‘Major Testing’ To Test The F-35’s Lethality Against The Chinese J-20 And Russian S-400 Is Postponed

The Pentagon has postponed vital simulator testing required before full-rate production of the stealth aircraft can begin. This is another another setback for the F-35 programme.
In a roundtable with reporters on March 8, Lt. Gen. Eric Fick, a top officer with the F-35 Joint Program Office, revealed that critical joint simulation environment (JSE) testing is now expected to take place in early spring or summer of 2023.
Before the “Milestone C” decision – the green light for full-rate manufacturing – the JSE testing is required.
According to Defense News, the JSE work may have been disrupted by the Covid-19 pandemic, which is why the simulation test has been rescheduled. Lockheed Martin was awarded the contract for the System Development and Demonstration (SDD) phase of the Joint Strike Fighter (JSF) programme in 2001.
The JSF programme was modified in 2010, with the SDD phase being extended by 13 months, postponing the full-rate production decision until November 2015. Since then, the programme has run into a number of roadblocks for a variety of reasons.
“I don’t think it rules it out,” Fick responded when asked if the tight time schedule essentially makes a decision on full-rate production in fiscal 2023 impossible. “However, if our [testing] were to slide by any significant margin, there wouldn’t be much time between the end of the summer, the development of the report, and the opportunity to make a milestone [C] decision,” he said.
The Joint Simulation Environment (JSE) is a specialised simulation facility at the Naval Air Station Patuxent River in Maryland, where armament platforms can be operated in simulated scenarios.

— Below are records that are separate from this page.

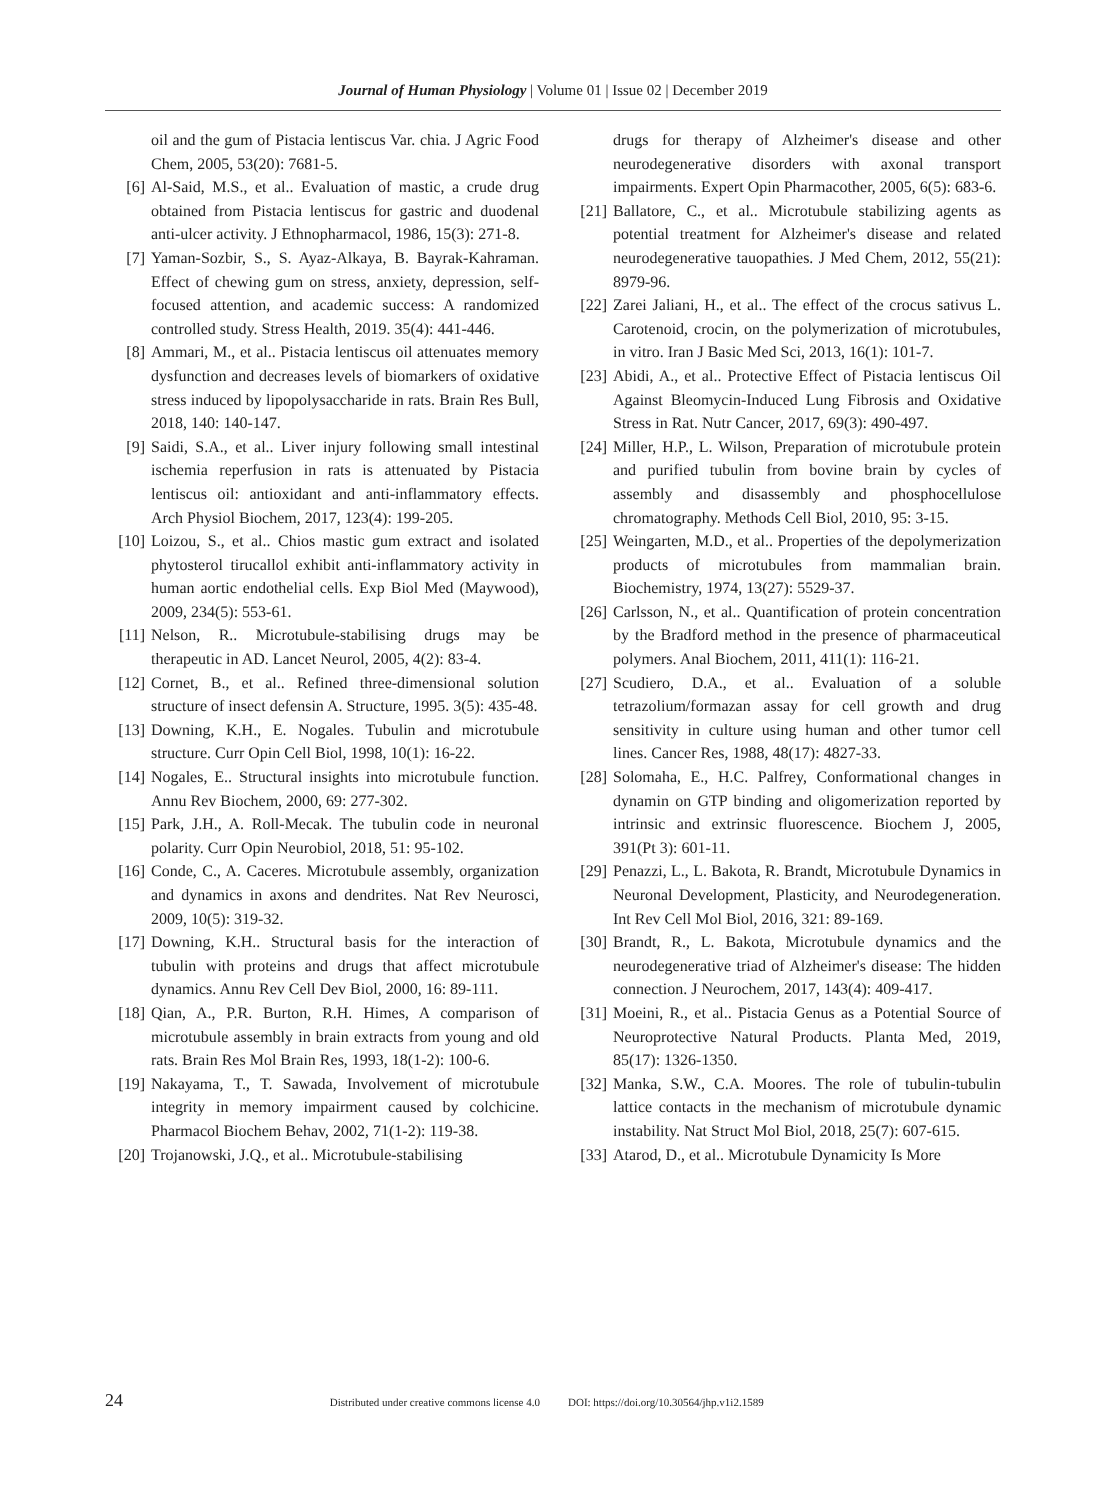Journal of Human Physiology | Volume 01 | Issue 02 | December 2019
oil and the gum of Pistacia lentiscus Var. chia. J Agric Food Chem, 2005, 53(20): 7681-5.
[6] Al-Said, M.S., et al.. Evaluation of mastic, a crude drug obtained from Pistacia lentiscus for gastric and duodenal anti-ulcer activity. J Ethnopharmacol, 1986, 15(3): 271-8.
[7] Yaman-Sozbir, S., S. Ayaz-Alkaya, B. Bayrak-Kahraman. Effect of chewing gum on stress, anxiety, depression, self-focused attention, and academic success: A randomized controlled study. Stress Health, 2019. 35(4): 441-446.
[8] Ammari, M., et al.. Pistacia lentiscus oil attenuates memory dysfunction and decreases levels of biomarkers of oxidative stress induced by lipopolysaccharide in rats. Brain Res Bull, 2018, 140: 140-147.
[9] Saidi, S.A., et al.. Liver injury following small intestinal ischemia reperfusion in rats is attenuated by Pistacia lentiscus oil: antioxidant and anti-inflammatory effects. Arch Physiol Biochem, 2017, 123(4): 199-205.
[10] Loizou, S., et al.. Chios mastic gum extract and isolated phytosterol tirucallol exhibit anti-inflammatory activity in human aortic endothelial cells. Exp Biol Med (Maywood), 2009, 234(5): 553-61.
[11] Nelson, R.. Microtubule-stabilising drugs may be therapeutic in AD. Lancet Neurol, 2005, 4(2): 83-4.
[12] Cornet, B., et al.. Refined three-dimensional solution structure of insect defensin A. Structure, 1995. 3(5): 435-48.
[13] Downing, K.H., E. Nogales. Tubulin and microtubule structure. Curr Opin Cell Biol, 1998, 10(1): 16-22.
[14] Nogales, E.. Structural insights into microtubule function. Annu Rev Biochem, 2000, 69: 277-302.
[15] Park, J.H., A. Roll-Mecak. The tubulin code in neuronal polarity. Curr Opin Neurobiol, 2018, 51: 95-102.
[16] Conde, C., A. Caceres. Microtubule assembly, organization and dynamics in axons and dendrites. Nat Rev Neurosci, 2009, 10(5): 319-32.
[17] Downing, K.H.. Structural basis for the interaction of tubulin with proteins and drugs that affect microtubule dynamics. Annu Rev Cell Dev Biol, 2000, 16: 89-111.
[18] Qian, A., P.R. Burton, R.H. Himes, A comparison of microtubule assembly in brain extracts from young and old rats. Brain Res Mol Brain Res, 1993, 18(1-2): 100-6.
[19] Nakayama, T., T. Sawada, Involvement of microtubule integrity in memory impairment caused by colchicine. Pharmacol Biochem Behav, 2002, 71(1-2): 119-38.
[20] Trojanowski, J.Q., et al.. Microtubule-stabilising
drugs for therapy of Alzheimer's disease and other neurodegenerative disorders with axonal transport impairments. Expert Opin Pharmacother, 2005, 6(5): 683-6.
[21] Ballatore, C., et al.. Microtubule stabilizing agents as potential treatment for Alzheimer's disease and related neurodegenerative tauopathies. J Med Chem, 2012, 55(21): 8979-96.
[22] Zarei Jaliani, H., et al.. The effect of the crocus sativus L. Carotenoid, crocin, on the polymerization of microtubules, in vitro. Iran J Basic Med Sci, 2013, 16(1): 101-7.
[23] Abidi, A., et al.. Protective Effect of Pistacia lentiscus Oil Against Bleomycin-Induced Lung Fibrosis and Oxidative Stress in Rat. Nutr Cancer, 2017, 69(3): 490-497.
[24] Miller, H.P., L. Wilson, Preparation of microtubule protein and purified tubulin from bovine brain by cycles of assembly and disassembly and phosphocellulose chromatography. Methods Cell Biol, 2010, 95: 3-15.
[25] Weingarten, M.D., et al.. Properties of the depolymerization products of microtubules from mammalian brain. Biochemistry, 1974, 13(27): 5529-37.
[26] Carlsson, N., et al.. Quantification of protein concentration by the Bradford method in the presence of pharmaceutical polymers. Anal Biochem, 2011, 411(1): 116-21.
[27] Scudiero, D.A., et al.. Evaluation of a soluble tetrazolium/formazan assay for cell growth and drug sensitivity in culture using human and other tumor cell lines. Cancer Res, 1988, 48(17): 4827-33.
[28] Solomaha, E., H.C. Palfrey, Conformational changes in dynamin on GTP binding and oligomerization reported by intrinsic and extrinsic fluorescence. Biochem J, 2005, 391(Pt 3): 601-11.
[29] Penazzi, L., L. Bakota, R. Brandt, Microtubule Dynamics in Neuronal Development, Plasticity, and Neurodegeneration. Int Rev Cell Mol Biol, 2016, 321: 89-169.
[30] Brandt, R., L. Bakota, Microtubule dynamics and the neurodegenerative triad of Alzheimer's disease: The hidden connection. J Neurochem, 2017, 143(4): 409-417.
[31] Moeini, R., et al.. Pistacia Genus as a Potential Source of Neuroprotective Natural Products. Planta Med, 2019, 85(17): 1326-1350.
[32] Manka, S.W., C.A. Moores. The role of tubulin-tubulin lattice contacts in the mechanism of microtubule dynamic instability. Nat Struct Mol Biol, 2018, 25(7): 607-615.
[33] Atarod, D., et al.. Microtubule Dynamicity Is More
24 Distributed under creative commons license 4.0 DOI: https://doi.org/10.30564/jhp.v1i2.1589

The Simulation Test: Decoding
Up to 14 interconnected simulated cockpits, each representing an F-35 fighter, will be “flown” by pilots through 64 high-end threat scenarios of varying density under realistic weather, sun/moon settings for the F-35 programme.
The aircraft’s capabilities will be tested against a variety of aerial and ground-based threats, including the Chinese J-20 stealth fighter and Russian S-400 missile defence systems, among others.
These weapons can be copied in a highly accurate computer simulation, giving the military an idea of how the F-35 would do against the greatest Russian and Chinese weapons. Another benefit is that testing in a simulated environment is less expensive than flying real jets; 14 F-35s flying at $45,000 per hour would cost $630,000 per hour.
“The JSE is a tool… to verify the F-35’s performance against a succession of threats that we can’t get to in the open air,” Fick explained. The simulation software must be developed to correctly reproduce the real-world functioning of all of the F-35’s mission systems in order to conduct these tests. The simulation’s accuracy must be verified, which would entail flying real F-35s over test ranges to collect data on how the various mission systems react to a radar signal or other threats.
These replies are subsequently coded into simulation software, which brings the entire facility, in this case JSE, as close to reality as feasible. In last year’s report, the Department of Operational Test and Evaluation (DOT&E) stated that JSE would be available in mid to late 2021, while in the previous report, the department stated that JSE would be ready by summer 2020; however, neither of these estimations have come true.
Fick stated during the March 8 roundtable session that the Defense Department is working on the simulation’s validation, verification, and accreditation.
About half of the 88 packages required for this step have been completed, with the remaining packages expected to be completed by May. After that, the simulation components will be assembled into broad scenarios for their own validation, verification, and accreditation, which Fick estimates will be completed by September.
The JSE will then be ready for the testing, which could happen next year.
Meanwhile, production of the F-35 continues in the Low-Rate Initial Production (LRIP) phase, with the US military has purchased 753 aircraft as of 2021, while the FY2022 defence authorization bill has set aside $8.7 billion for 85 aircraft units, including 48 F-35As for the Air Force, 17 F-35Bs for the Marine Corps, and 20 F-35Cs for the Navy and Marines.
Despite the fact that the JSE has not yet been built, Fick told reporters that “we’re extremely confident” in the F-35’s ability to battle if it had to engage in combat in Europe – six of the fighter jets have been sent to NATO’s eastern flank following Russia’s invasion of Ukraine.
When considered against the backdrop of a recent declaration by the Israeli Air Force (IAF), which successfully employed its F-35I Adir aircraft to neutralise two Iranian drones last year, this confidence is not unfounded.